Collected data
—————
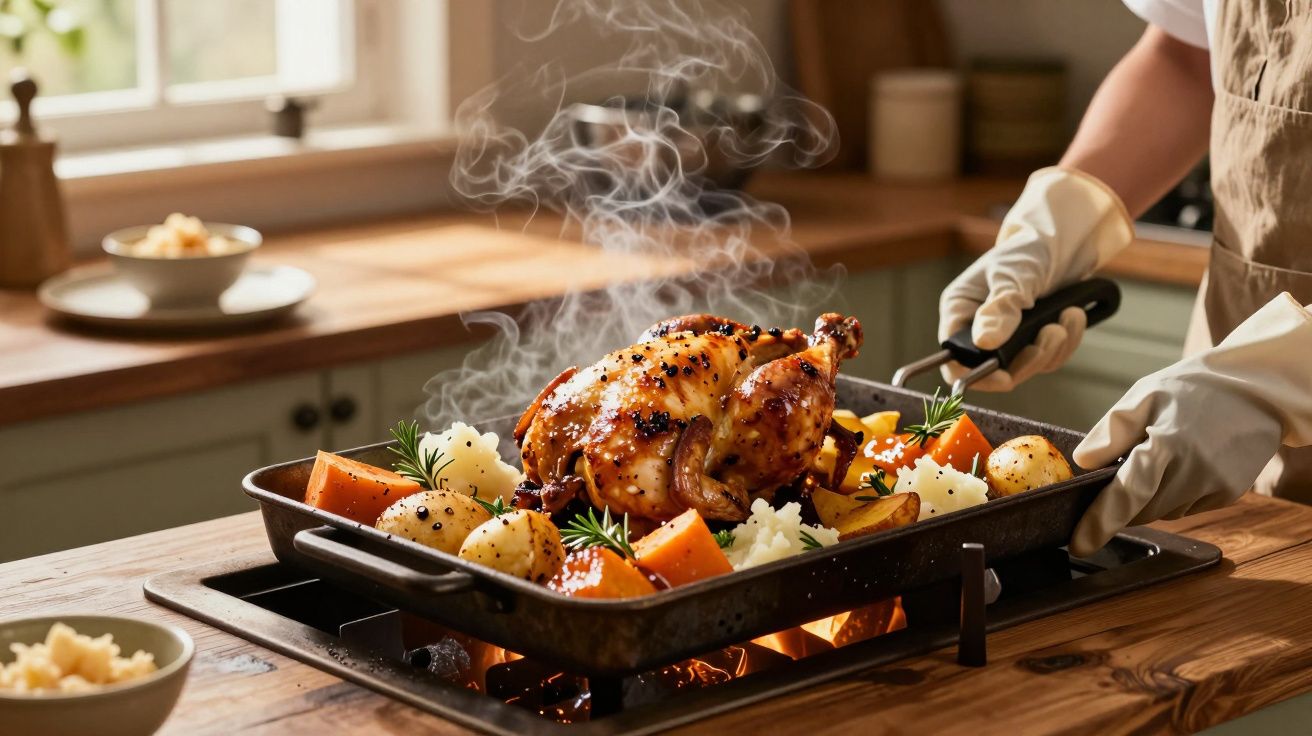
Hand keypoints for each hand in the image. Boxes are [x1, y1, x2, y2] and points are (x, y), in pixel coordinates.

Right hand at [939, 167, 1131, 389]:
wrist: (1065, 239)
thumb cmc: (1029, 249)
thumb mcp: (1014, 274)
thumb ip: (1001, 308)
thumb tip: (985, 342)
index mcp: (960, 311)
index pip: (955, 359)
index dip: (975, 375)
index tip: (1005, 377)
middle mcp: (979, 328)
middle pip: (994, 370)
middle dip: (1029, 359)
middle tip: (1051, 335)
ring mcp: (1008, 336)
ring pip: (1027, 366)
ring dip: (1054, 347)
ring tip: (1069, 315)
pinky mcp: (1034, 338)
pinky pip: (1049, 357)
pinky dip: (1067, 341)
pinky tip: (1073, 316)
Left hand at [1070, 294, 1311, 555]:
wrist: (1254, 389)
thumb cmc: (1192, 388)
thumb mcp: (1144, 395)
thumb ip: (1111, 430)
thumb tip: (1083, 462)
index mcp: (1167, 444)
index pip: (1127, 494)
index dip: (1099, 522)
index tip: (1079, 544)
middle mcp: (1194, 471)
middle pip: (1141, 509)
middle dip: (1124, 498)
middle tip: (1126, 466)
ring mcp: (1215, 486)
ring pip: (1163, 512)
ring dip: (1150, 496)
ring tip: (1162, 457)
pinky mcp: (1228, 493)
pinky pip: (1187, 507)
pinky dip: (1175, 494)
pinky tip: (1183, 465)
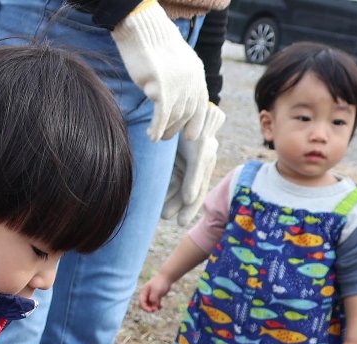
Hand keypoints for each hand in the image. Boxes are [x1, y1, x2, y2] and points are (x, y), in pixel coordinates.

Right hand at [111, 1, 214, 141]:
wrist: (143, 31)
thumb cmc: (153, 45)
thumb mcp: (174, 61)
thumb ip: (180, 77)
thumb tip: (175, 94)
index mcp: (197, 72)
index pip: (200, 102)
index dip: (196, 121)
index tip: (190, 135)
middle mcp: (191, 80)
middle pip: (187, 112)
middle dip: (177, 128)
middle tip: (166, 137)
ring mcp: (178, 85)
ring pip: (174, 116)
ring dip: (165, 130)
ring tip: (156, 136)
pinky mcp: (163, 89)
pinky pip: (162, 116)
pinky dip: (157, 128)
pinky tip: (151, 135)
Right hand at [138, 273, 174, 312]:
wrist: (167, 277)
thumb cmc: (160, 283)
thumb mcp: (156, 290)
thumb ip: (153, 298)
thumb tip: (153, 305)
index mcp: (144, 292)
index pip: (142, 302)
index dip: (145, 307)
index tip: (150, 310)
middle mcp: (147, 294)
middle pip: (146, 304)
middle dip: (150, 308)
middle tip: (156, 309)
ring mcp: (152, 296)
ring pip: (151, 305)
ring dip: (154, 308)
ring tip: (160, 307)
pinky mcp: (157, 296)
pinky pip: (156, 304)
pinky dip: (158, 306)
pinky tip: (162, 306)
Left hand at [160, 104, 223, 224]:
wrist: (187, 107)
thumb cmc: (197, 129)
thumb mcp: (199, 153)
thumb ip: (194, 177)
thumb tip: (188, 200)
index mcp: (205, 165)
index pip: (197, 192)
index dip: (190, 209)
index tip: (180, 224)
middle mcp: (194, 165)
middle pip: (184, 191)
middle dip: (175, 204)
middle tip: (163, 216)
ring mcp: (182, 160)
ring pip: (173, 184)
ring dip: (166, 197)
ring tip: (156, 210)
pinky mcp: (170, 156)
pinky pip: (165, 175)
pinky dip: (160, 185)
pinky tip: (151, 194)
—————
→ **What this task involves**: Exactly as written, set down each line of the records, leaving out the pictures.

→ **Result of this exercise**:
Hand keypoints for each hand in the image. Boxes are [x1, y1, x2, y2] and points are (x, y), in pixel coordinates.

Right hand at [939, 167, 1131, 389]:
wrist: (1065, 239)
thumb cmc: (1029, 249)
thumb mcp: (1014, 274)
thumb ip: (1001, 308)
thumb tip: (985, 342)
index mcp: (960, 311)
index pip: (955, 359)
index dip: (975, 375)
index tip: (1005, 377)
middle mcp: (979, 328)
middle pip: (994, 370)
middle dip: (1029, 359)
middle tip: (1051, 335)
ring mcp: (1008, 336)
ring pip: (1027, 366)
ring dip: (1054, 347)
ring tip: (1069, 315)
pinky mcp: (1034, 338)
pinky pip: (1049, 357)
pinky dip: (1067, 341)
pinky tip: (1073, 316)
Left hand at [1070, 294, 1311, 555]:
wrist: (1254, 389)
thumb cmc: (1192, 388)
thumb mcp: (1144, 395)
thumb ip: (1111, 430)
thumb tip: (1083, 462)
index mcp: (1167, 444)
index pip: (1127, 494)
index dip: (1099, 522)
index tip: (1079, 544)
middle mcp: (1194, 471)
middle pip: (1141, 509)
middle dip: (1124, 498)
middle tip: (1126, 466)
ring mcp: (1215, 486)
ring pip: (1163, 512)
ring dip: (1150, 496)
ring tip: (1162, 457)
pinky mcp: (1228, 493)
pinky pip: (1187, 507)
pinky dip: (1175, 494)
pinky tip: (1183, 465)
Hand keypoints for each hand in the image. Boxes are [x1, y1, x2, y2] and points are (x, y), in pixel coordinates.

Right hand at [111, 1, 214, 141]:
wrist: (143, 31)
thumb cmc: (153, 45)
thumb mcp: (174, 61)
thumb ip: (180, 77)
thumb tip: (175, 94)
index mcp: (197, 72)
index pip: (200, 102)
index dip: (196, 121)
index tip: (190, 135)
middle mcp: (191, 80)
middle pip: (187, 112)
middle dip: (177, 128)
middle tip: (166, 137)
ring mcp: (178, 85)
ring pip: (174, 116)
ring dip: (165, 130)
ring tip: (156, 136)
pinky mcp: (163, 89)
pinky pip: (162, 116)
pinky dip: (157, 128)
pinky tip: (151, 135)
Right hand at [138, 273, 174, 312]:
wrist: (167, 277)
thumb cmc: (160, 283)
thumb mcp: (156, 290)
thumb ip: (153, 298)
thumb tip: (153, 305)
index mcp: (144, 292)
index pip: (142, 302)
index dip: (145, 307)
index tip: (150, 310)
middle mcp: (147, 294)
middle pip: (146, 304)
middle dip: (150, 308)
middle tip: (156, 309)
ring mcp: (152, 296)
ring pip: (151, 305)
ring dip: (154, 308)
ring tip: (160, 307)
pinky mcp: (157, 296)
pinky pip: (156, 304)
pinky dip: (158, 306)
pinky tip: (162, 306)
Left hand at [160, 104, 223, 224]:
wrist: (187, 107)
thumb cmc: (197, 129)
thumb mcp: (199, 153)
thumb ip: (194, 177)
thumb tip: (188, 200)
index mcp: (205, 165)
index pip: (197, 192)
index dip: (190, 209)
index tip: (180, 224)
middle mcp: (194, 165)
middle pip: (184, 191)
middle dip: (175, 204)
middle tip: (163, 216)
ring mcp: (182, 160)
ring pip: (173, 184)
ring dip: (166, 197)
ring tip: (156, 210)
pinky mcp: (170, 156)
pinky pip: (165, 175)
pinky dip: (160, 185)
pinky tip: (151, 194)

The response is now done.